I’ll never forget the first time I saw Smith play as a freshman during the 2002 season. Her name had been appearing regularly in game stories because she had been scoring at a regular clip, so I went to watch her in action.
My reaction: THAT’S Caroline Smith???
If you lined her up with four other players of lesser skills and asked the man on the street to pick her from among the five, he would almost certainly point to one of the other four.
Smith, who grew up in suburban Minneapolis, just doesn’t fit the prototype – primarily because she stands just 5-foot-2. In fact, she and freshman Jessica Bush are the shortest players on KU’s roster.
While hardly a wisp, Smith isn’t built like a Mack truck, either.
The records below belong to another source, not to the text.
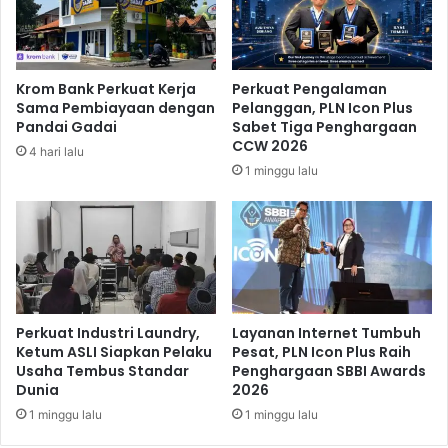
i
a
P
i
e
n
r
T
Krom Bank Perkuat Kerja
Perkuat Pengalaman
m
i
Sama Pembiayaan dengan
Pelanggan, PLN Icon Plus
a
m
Pandai Gadai
Sabet Tiga Penghargaan
i
P
CCW 2026
4 hari lalu
n
i
1 minggu lalu
a
a
n
l
M
a
a
D
f
u
i
n
a
i
I
a
Perkuat Industri Laundry,
Layanan Internet Tumbuh
m
Ketum ASLI Siapkan Pelaku
Pesat, PLN Icon Plus Raih
S
Usaha Tembus Standar
Penghargaan SBBI Awards
p
e
Dunia
2026
o
r
r
b
1 minggu lalu
1 minggu lalu
P
i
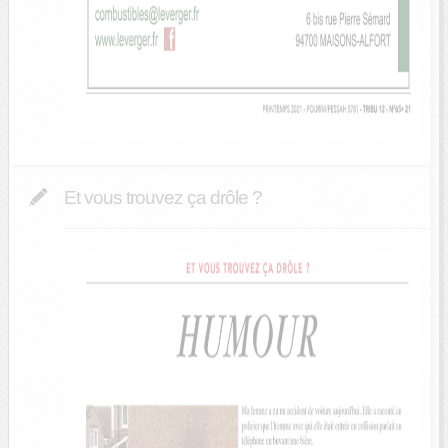
Et vous trouvez ça drôle ?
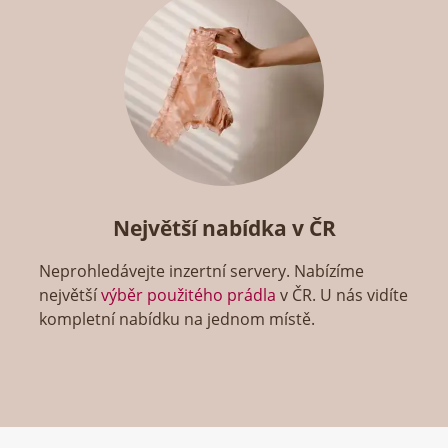
Největší nabídka v ČR
Neprohledávejte inzertní servery. Nabízíme
největší
výběr použitého prádla
v ČR. U nás vidíte
kompletní nabídku na jednom místě.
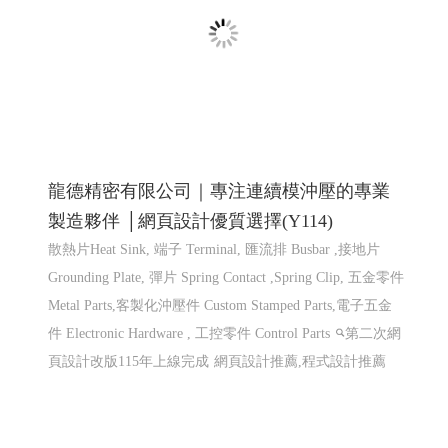
程式設計
龍德精密有限公司｜專注連續模沖壓的專業
製造夥伴 │網頁設計優質選擇(Y114)
散熱片Heat Sink, 端子 Terminal, 匯流排 Busbar ,接地片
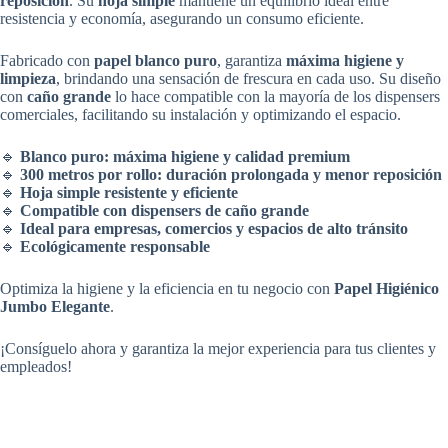
reposición
. Su
hoja simple
mantiene un equilibrio ideal entre
resistencia y economía, asegurando un consumo eficiente.
Fabricado con
papel blanco puro
, garantiza
máxima higiene y
limpieza
, brindando una sensación de frescura en cada uso. Su diseño
con
caño grande
lo hace compatible con la mayoría de los dispensers
comerciales, facilitando su instalación y optimizando el espacio.
🔹
Blanco puro: máxima higiene y calidad premium
🔹
300 metros por rollo: duración prolongada y menor reposición
🔹
Hoja simple resistente y eficiente
🔹
Compatible con dispensers de caño grande
🔹
Ideal para empresas, comercios y espacios de alto tránsito
🔹
Ecológicamente responsable
Optimiza la higiene y la eficiencia en tu negocio con
Papel Higiénico
Jumbo Elegante
.
¡Consíguelo ahora y garantiza la mejor experiencia para tus clientes y
empleados!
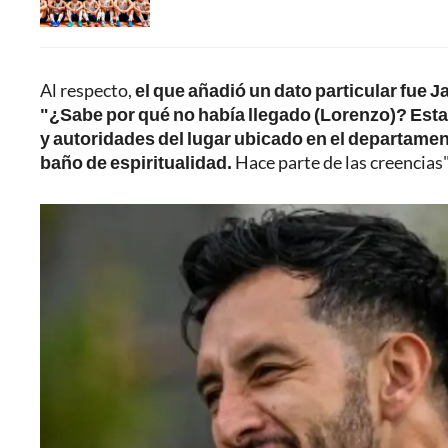
Al respecto,
el que añadió un dato particular fue 
"¿Sabe por qué no había llegado (Lorenzo)? Estab
y autoridades del lugar ubicado en el departamen
baño de espiritualidad.
Hace parte de las creencias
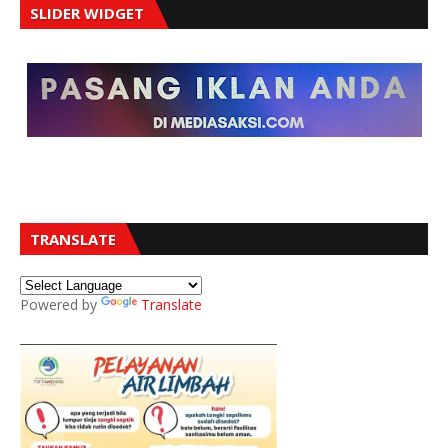
SLIDER WIDGET
TRANSLATE
Powered by
Translate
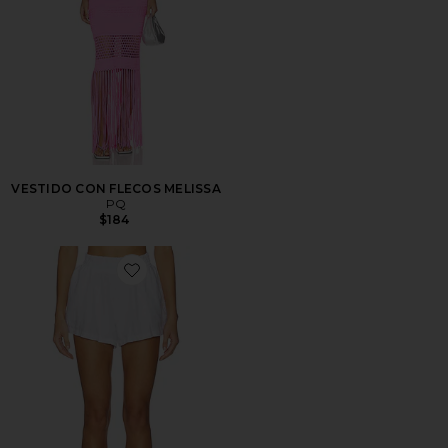
VESTIDO CON FLECOS MELISSA
PQ
$184
Favorite SHORT DE LINO AMIRA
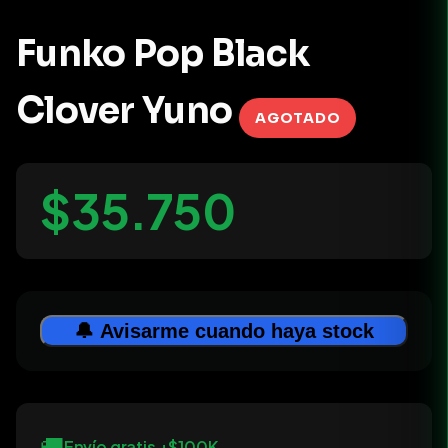
Funko Pop Black
Clover Yuno
AGOTADO
$35.750
🔔 Avisarme cuando haya stock
🚚
Envío gratis +$100K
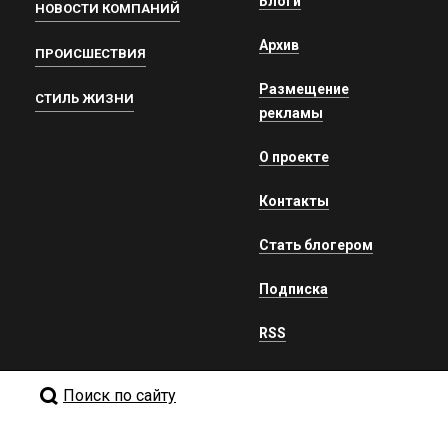
Блоги
НОВОСТИ КОМПАНИЙ
Архив
ПРОИСШЕСТВИЯ
Размещение
СТИЛЬ ЖИЗНИ
рекламы
О проекте
Контакты
Стать блогером
Подписка
RSS
Поиск по сайту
Yet she is compact, sneakily quick, deceptively athletic and gifted with the knack of putting the ball between the posts.
Incidentally, I can’t tell you how much she weighs because Title IX doesn’t delve into that territory in college athletics. Universities list heights and weights for men’s teams, but only heights for women’s teams. I’m not saying that’s wrong, but equality is equality, isn’t it?
Anyway, back to Caroline Smith. During her senior season – which starts today with a game against Michigan – every goal she makes, every assist she earns and every shot she takes only will add to her school career records.
She is Ms. Soccer at Kansas University, and she has earned that accolade because she has not wasted her inherent skills. She plays hard, she plays hurt and she plays to win.
Last year, for example, during the best season in KU soccer history, Smith scored eight fewer goals than she did the year before, but she had seven more assists. In other words, she didn’t try to hog the ball with all those defenders hanging on her.
“They can try to double-team me,” she says, “but I know the adjustments I have to make.”
Coach Mark Francis worries not when opposing coaches assign two or three defenders to shadow her because he knows Smith will make them pay by sharing the checkered rock with her teammates.
“It doesn’t seem to have worked so far,” Francis said of the defensive overloads against Smith. “It just means somebody else is open.”
Even with as little soccer knowledge as I possess, I still enjoy watching an athlete who is superior in his or her sport. So even if you’re soccer-challenged like me, you might enjoy watching Caroline Smith and the defending Big 12 champion Jayhawks in action.